The humanity still has hope as long as you live, Moe. Don't let them take you alive. Eat all the documents prior to the raid. Don't drink the water. If the phone rings, answer, but say nothing. The Estonians can't catch you if you stay sharp.
Möwen-Ort, at least you're out as a hater. That is a relief!
It's flattering, though, that you think Giustino's blog is Estonia. I don't think he fancied himself quite so high as you do.
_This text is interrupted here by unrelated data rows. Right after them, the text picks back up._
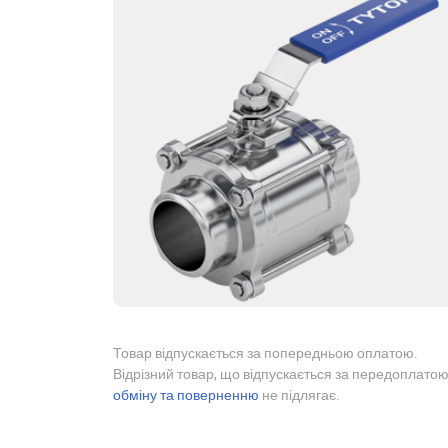
Товар відпускається за попередньою оплатою.
Відрізний товар, що відпускається за передоплатою
обміну та поверненню
не підлягає.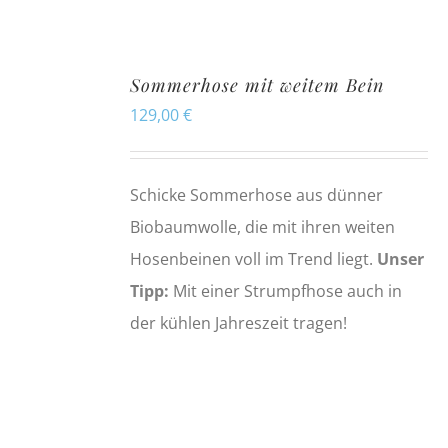
Sommerhose mit weitem Bein
129,00
€
Schicke Sommerhose aus dünner
Biobaumwolle, die mit ihren weiten
Hosenbeinen voll im Trend liegt.
Unser
Tipp:
Mit einer Strumpfhose auch in
der kühlen Jahreszeit tragen!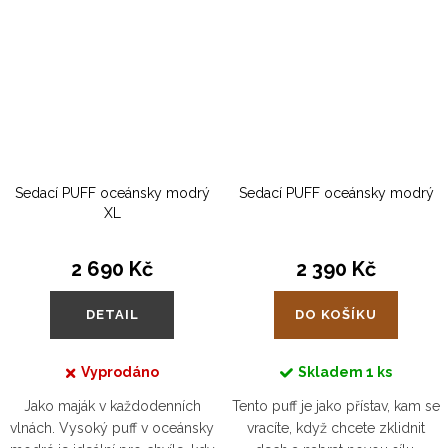
Sedací PUFF oceánsky modrý
Sedací PUFF oceánsky modrý
XL
2 690 Kč
2 390 Kč
DETAIL
DO KOŠÍKU
Vyprodáno
Skladem
1 ks
Jako maják v každodenních
Tento puff je jako přístav, kam se
vlnách. Vysoký puff v oceánsky
vracíte, když chcete zklidnit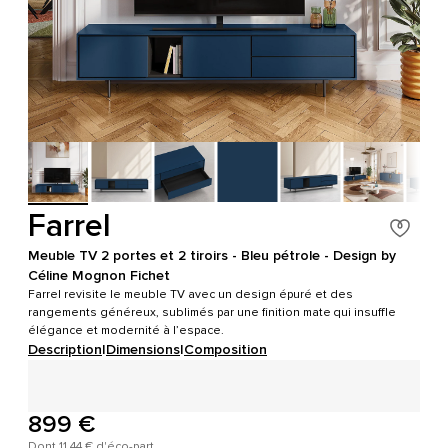
Farrel
Meuble TV 2 portes et 2 tiroirs - Bleu pétrole - Design by
Céline Mognon Fichet
Farrel revisite le meuble TV avec un design épuré et des
rangements généreux, sublimés par une finition mate qui insuffle
élégance et modernité à l’espace.
Description
|
Dimensions
|
Composition
899 €
Dont 11,44 € d'éco-part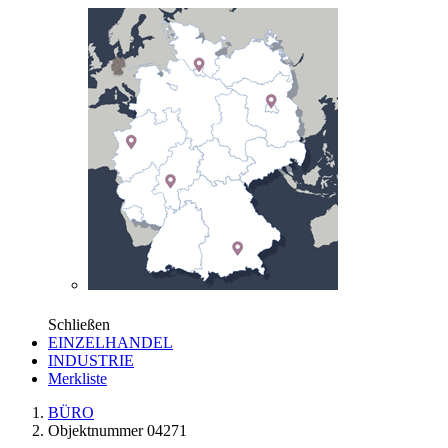
Schließen
EINZELHANDEL
INDUSTRIE
Merkliste
BÜRO
Objektnummer 04271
Moe, Larry and Curly, all in one. :-)
Good post and comments. Nothing to add except that if they're crazy (and I think they are), then they have a disease and they deserve our compassion.
A big step forward will come when we start seeing what we call evil as either pathological or rooted in economic inequality.
I used to think like this, Kristopher. I don't think I do anymore. Evil as pathology works a lot of the time, but... not always.
This girl Karen with her goatee and duffel bag full of bombs and anit-fascist slogans at her lips kinda risked to put a bad name on anti fascist movement. Had she killed someone, it would have been hard to explain that rooskie speaking permanent tourists are peaceful people unlike the nazis they are forced to live with.
I mean Karen, girl, what was on your mind?
Moevenort, what you think?
"that rooskie speaking permanent tourists are peaceful people unlike the nazis they are forced to live with"
I think this sentence says a lot about your primitive level. From the level of intelligence:Are you an ape or a human being that is able to think? In any case, you are a perverted racist little freak. nothing more to add. time is to valuable to spent it to discuss with little estonian nazi-racists of your kind.
What made you change you mind, Linguista?
The fact that we don't really have a good, predictive theory of human behavior, Christopher -- no 'physics of the soul', no 'psychological engineering', only various schools of thought with some very good ideas but not much predictive power. I used to think we were 'getting there' and a little more scientific progress would give us all the answers. After studying the available theories, I sort of became disappointed.
So, when I hear someone saying evil is always a product of the environment, that we could possibly some day eradicate evil by adjusting said environment... I remember that this would be possible only if a 'physics of the soul' did actually exist already; and since it doesn't, I refrain from agreeing.
Also, while waiting for a physics of the soul, I find the possibility of evil as a transcendent category... attractive. Some, probably most evil is clearly rooted in situations and is explainable via genetics + environment, nature + nurture. But is all evil of this kind? I... don't know.
Sorry, Kristopher, I misspelled your name.
I suspect consciousness can be a hard burden to bear. Some people apparently flip out. They become like Dwayne Hoover instead of considering that they might just be the eyes and ears and the conscience of the creator of the universe.
The third way is not to worry about it and just do good work and be engaged with other people.
I can't condemn people who lose their place, though, "evil" or whatever they might be. I don't believe in punishing the crazy.
Linguista: I've diphthongized the second and third syllables of your name each time, so no prob.
ah, moveve, my humour never reaches you, does it?
moveve to Liivimaa parim ratsutaja:
"In any case, you are a perverted racist little freak."
MegaLOL ^ :DDDD
The trouble with people like this is that the way they recognize good and evil is far too warped, very nearly and sometimes exactly inverse to common-sense differentiations of good and evil.